(Listed entries Opens)

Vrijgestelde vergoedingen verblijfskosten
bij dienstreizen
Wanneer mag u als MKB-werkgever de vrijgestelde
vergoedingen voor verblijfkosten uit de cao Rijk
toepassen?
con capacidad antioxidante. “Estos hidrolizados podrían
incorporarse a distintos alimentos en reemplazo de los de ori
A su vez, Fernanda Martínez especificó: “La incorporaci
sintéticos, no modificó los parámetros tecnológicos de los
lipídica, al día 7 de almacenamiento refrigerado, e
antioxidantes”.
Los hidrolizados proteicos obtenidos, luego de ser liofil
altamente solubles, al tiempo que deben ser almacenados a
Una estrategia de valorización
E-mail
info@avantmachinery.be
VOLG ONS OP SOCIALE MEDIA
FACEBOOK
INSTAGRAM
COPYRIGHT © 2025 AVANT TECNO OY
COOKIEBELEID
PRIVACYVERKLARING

(Listed entries Closes)

(To-do item) Rewrite all of the material above, replacing "FACEBOOK" with "YOUTUBE" and leaving everything else unchanged.

(Exercise result)
Vrijgestelde vergoedingen verblijfskosten
bij dienstreizen
Wanneer mag u als MKB-werkgever de vrijgestelde
vergoedingen voor verblijfkosten uit de cao Rijk
toepassen?
con capacidad antioxidante. “Estos hidrolizados podrían
incorporarse a distintos alimentos en reemplazo de los de ori
A su vez, Fernanda Martínez especificó: “La incorporaci
sintéticos, no modificó los parámetros tecnológicos de los
lipídica, al día 7 de almacenamiento refrigerado, e
antioxidantes”.
Los hidrolizados proteicos obtenidos, luego de ser liofil
altamente solubles, al tiempo que deben ser almacenados a
Una estrategia de valorización
E-mail
info@avantmachinery.be
VOLG ONS OP SOCIALE MEDIA
YOUTUBE
INSTAGRAM
COPYRIGHT © 2025 AVANT TECNO OY
COOKIEBELEID
PRIVACYVERKLARING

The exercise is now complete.